The link Ms. Young included to cite that Mr. Frost retired in 1989 is an article from something called “Peace Researcher” which says “he hasn’t actively spied since about 1990.”
(In your words, Ms. Young, “Sometimes it helps to check the links before trumpeting a story.”) Even though I identified Frost as retired at the time of the 60 Minutes interview, the programs he described were still active–and were likely accelerated–during the Clinton administration, according to the EU study.
Actually, I myself noted (in an edit added to my post moments after it was made) that since Echelon was a collaboration between the intelligence agencies of several countries including Canada, it’s possible that this alleged incident happened in the U.S. On the other point, I said that Frost retired in 1990, not 1989. (And what difference does it make anyway, since Clinton took office in 1992?)
Does the EU report say that the NSA used other countries’ intelligence agencies for domestic political spying? Yes — in 1967-1975. As I have already explained, the paragraph Mr. Tate cites to prove that Comint countries used sister intelligence agencies to circumvent rules against domestic spying in later years proves nothing of the sort. Nor could I find any assertion in the EU report that Echelon programs were “likely accelerated” during the Clinton administration. Perhaps Mr. Tate is referring to this statement:
Although precise details of US space-based Sigint satellites launched after 1990 remain obscure, it is apparent from observation of the relevant ground centres that collection systems have expanded rather than contracted.
But the report also says this:
Although UKUSA Comint agency staffs and budgets have shrunk following the end of the cold war, they have reaffirmed their requirements for access to all the world’s communications.
Finally, Mr. Tate detects bias in the fact that a 1997 Insight magazine story claiming that the Clinton administration had authorized spying on Asian and Pacific leaders during a summit and sold the surveillance data to corporations that were major Democratic Party donors received no follow-up:
Exactly my point, Ms. Young. The story, apparently, wasn’t pursued by the Times or any mainstream outlet. Can you imagine the outcry at the Times if the Bush White House were accused of selling secret intelligence for campaign donations?
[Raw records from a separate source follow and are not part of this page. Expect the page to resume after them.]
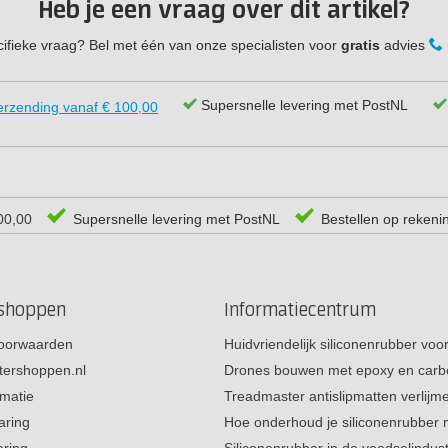
Heb je een vraag over dit artikel?
ifieke vraag? Bel met één van onze specialisten voor
gratis
advies
Supersnelle levering met PostNL
erzending vanaf € 100,00
00,00
Supersnelle levering met PostNL
Bestellen op rekeni
rshoppen
Informatiecentrum
oorwaarden
Huidvriendelijk siliconenrubber vo
tershoppen.nl
Drones bouwen met epoxy en carb
rmatie
Treadmaster antislipmatten verlij
aring
Hoe onderhoud je siliconenrubber
aring
Siliconenrubber in de voedselindus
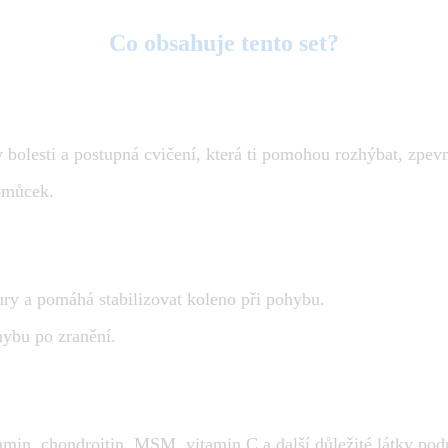
Co obsahuje tento set?
bolesti a postupná cvičení, která ti pomohou rozhýbat, zpevn
omůcek.
tury a pomáhá stabilizovat koleno při pohybu.
ohybu po zranění.
min, chondroitin, MSM, vitamin C a další důležité látky podp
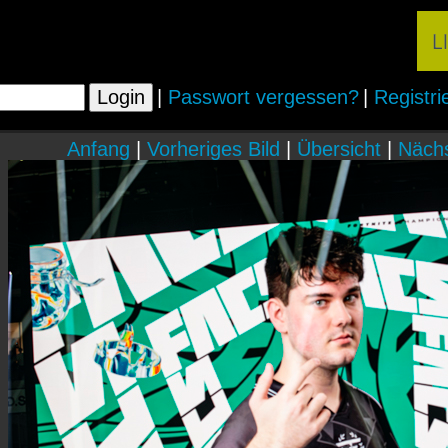
|
Passwort vergessen?
|
Registri
Anfang
|
Vorheriges Bild
|
Übersicht
|
Nächs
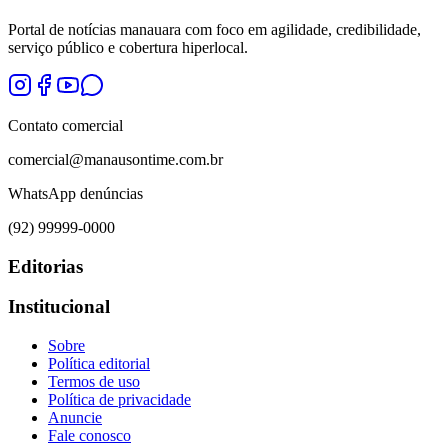
Portal de notícias manauara com foco em agilidade, credibilidade,
serviço público e cobertura hiperlocal.
Contato comercial
comercial@manausontime.com.br
WhatsApp denúncias
(92) 99999-0000
Editorias
Institucional
Sobre
Política editorial
Termos de uso
Política de privacidade
Anuncie
Fale conosco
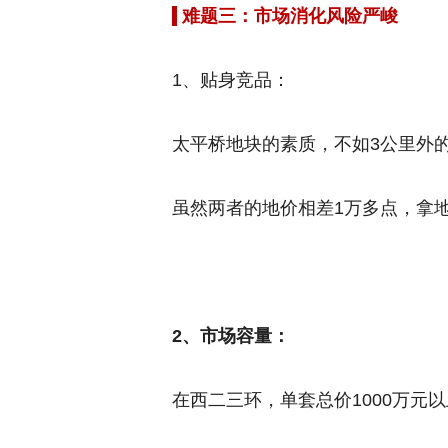
难题三：市场消化风险严峻
1、贴身竞品：
太平桥地块的素质，不如3公里外
虽然两者的地价相差1万多点，拿
2、市场容量：
在西二三环，单套总价1000万元以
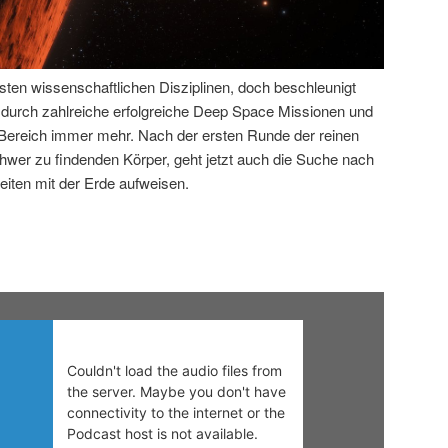
sten wissenschaftlichen Disziplinen, doch beschleunigt
e durch zahlreiche erfolgreiche Deep Space Missionen und
 Bereich immer mehr. Nach der ersten Runde der reinen
chwer zu findenden Körper, geht jetzt auch die Suche nach
iten mit der Erde aufweisen.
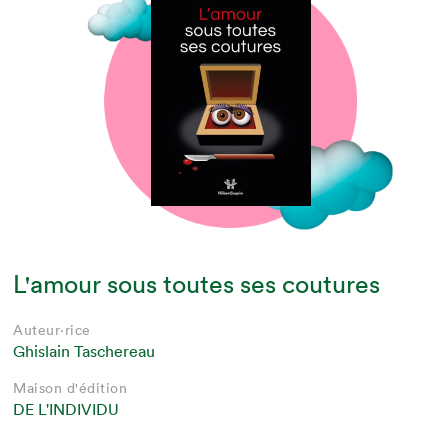
L'amour sous toutes ses coutures
Auteur·rice
Ghislain Taschereau
Maison d'édition
DE L'INDIVIDU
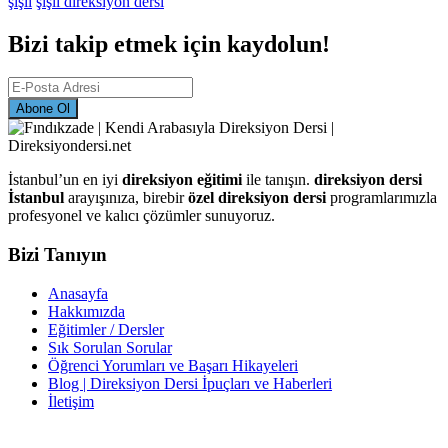
şişli
şişli direksiyon dersi
Bizi takip etmek için kaydolun!
Abone Ol
İstanbul’un en iyi
direksiyon eğitimi
ile tanışın.
direksiyon dersi
İstanbul
arayışınıza, birebir
özel direksiyon dersi
programlarımızla
profesyonel ve kalıcı çözümler sunuyoruz.
Bizi Tanıyın
Anasayfa
Hakkımızda
Eğitimler / Dersler
Sık Sorulan Sorular
Öğrenci Yorumları ve Başarı Hikayeleri
Blog | Direksiyon Dersi İpuçları ve Haberleri
İletişim
İletişim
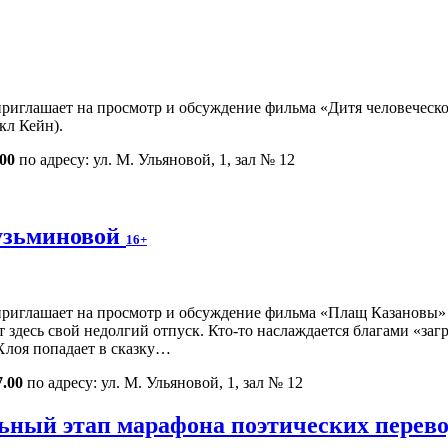
иглашает на просмотр и обсуждение фильма «Дитя человеческое»
кл Кейн).
.00
по адресу: ул. М. Ульяновой, 1, зал № 12
узьминовой
16+
иглашает на просмотр и обсуждение фильма «Плащ Казановы» (Ро
десь свой недолгий отпуск. Кто-то наслаждается благами «загра
Хлоя попадает в сказку…
7.00
по адресу: ул. М. Ульяновой, 1, зал № 12
ьный этап марафона поэтических перево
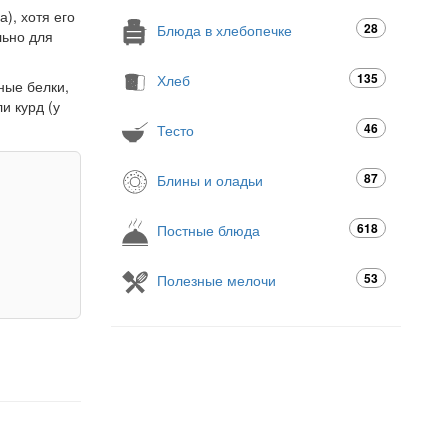
), хотя его
28
Блюда в хлебопечке
льно для
135
Хлеб
ные белки,
и курд (у
46
Тесто
87
Блины и оладьи
618
Постные блюда
53
Полезные мелочи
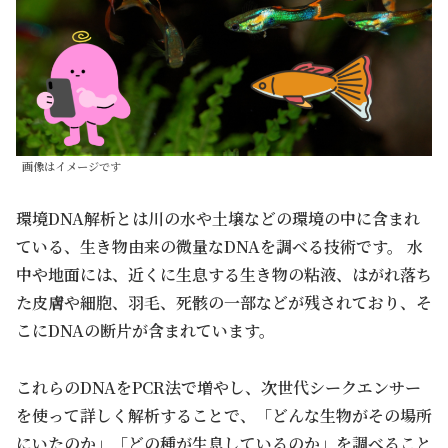
画像はイメージです
環境DNA解析とは川の水や土壌などの環境の中に含まれ
ている、生き物由来の微量なDNAを調べる技術です。 水
中や地面には、近くに生息する生き物の粘液、はがれ落ち
た皮膚や細胞、羽毛、死骸の一部などが残されており、そ
こにDNAの断片が含まれています。
これらのDNAをPCR法で増やし、次世代シークエンサー
を使って詳しく解析することで、「どんな生物がその場所
にいたのか」「どの種が生息しているのか」を調べること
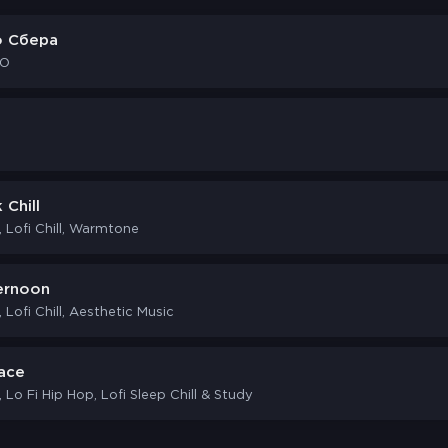
о Сбера
JO
 Chill
, Lofi Chill, Warmtone
ernoon
, Lofi Chill, Aesthetic Music
ace
, Lo Fi Hip Hop, Lofi Sleep Chill & Study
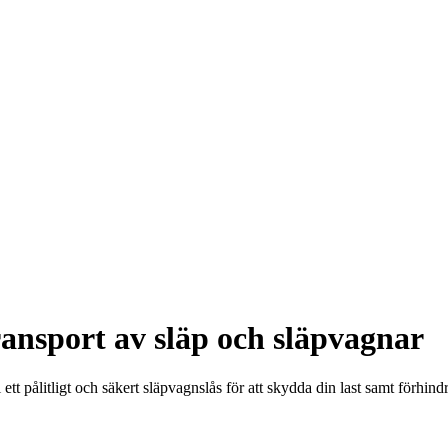
ransport av släp och släpvagnar
 ett pålitligt och säkert släpvagnslås för att skydda din last samt förhin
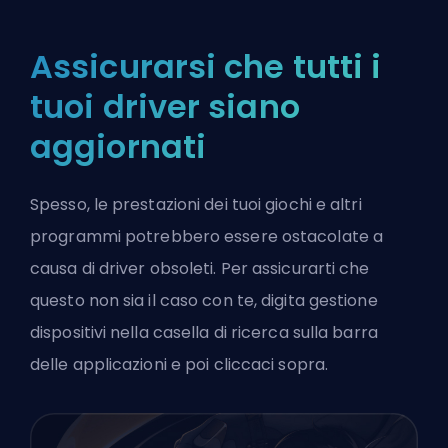
Assicurarsi che tutti i
tuoi driver siano
aggiornati
Spesso, le prestazioni dei tuoi giochi e altri
programmi potrebbero essere ostacolate a
causa di driver obsoleti. Per assicurarti che
questo non sia il caso con te, digita gestione
dispositivi nella casella di ricerca sulla barra
delle applicazioni e poi cliccaci sopra.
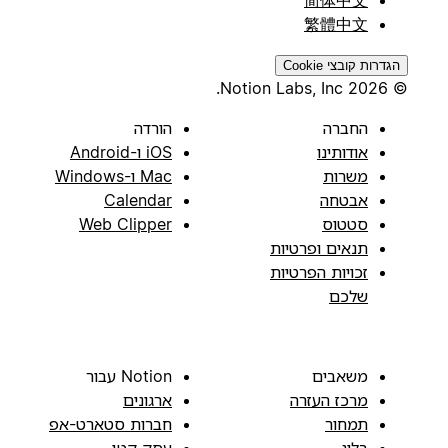
繁體中文
הגדרות קובצי Cookie
© 2026 Notion Labs, Inc.
החברה
הורדה
אודותינו
iOS ו-Android
משרות
Mac ו-Windows
אבטחה
Calendar
סטטוס
Web Clipper
תנאים ופרטיות
זכויות הפרטיות
שלכם
משאבים
Notion עבור
מרכז העזרה
ארגונים
תמחור
חברות סטארט-אפ
בלוג
עסק קטן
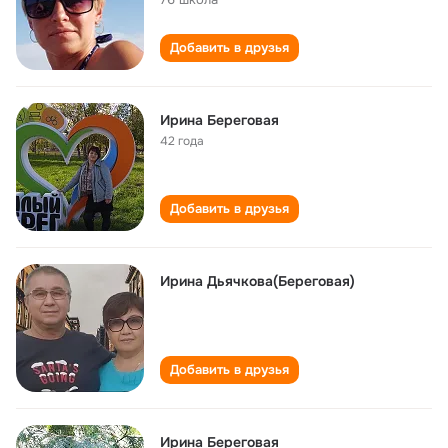
Добавить в друзья
Ирина Береговая
42 года
Добавить в друзья
Ирина Дьячкова(Береговая)
Добавить в друзья
Ирина Береговая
But the story also wasn’t pursued by The Wall Street Journal, by Fox News (which was not as yet the powerhouse it is today but had been around for over a year), by any of the conservative magazines that exhaustively investigated Clinton campaign finance abuses, or by Republicans in Congress. If Lexis/Nexis is correct, it wasn’t even reported in Insight‘s sister publication, The Washington Times. Let’s face it, there was no shortage of people during the 1990s who had a strong interest in exposing Clinton scandals. If none of them judged it worthwhile to go after this story, this strongly suggests that there’s no “there” there. Which, by the way, accurately sums up Mr. Tate’s article as well.
A final word about why I decided to undertake the task of refuting Mr. Tate’s article. I believe that there is, in fact, a liberal bias in the major media. The “new media,” including the blogs, have performed a highly valuable service in dissecting, debunking, and acting as checks and balances to the so-called MSM. But there is also a lot of hysteria and paranoia about “the MSM.” Such paranoia does no one any good, and neither does dishonesty.
Note: The first paragraph of this post was edited for clarity at 10:05 a.m., Wednesday, January 18.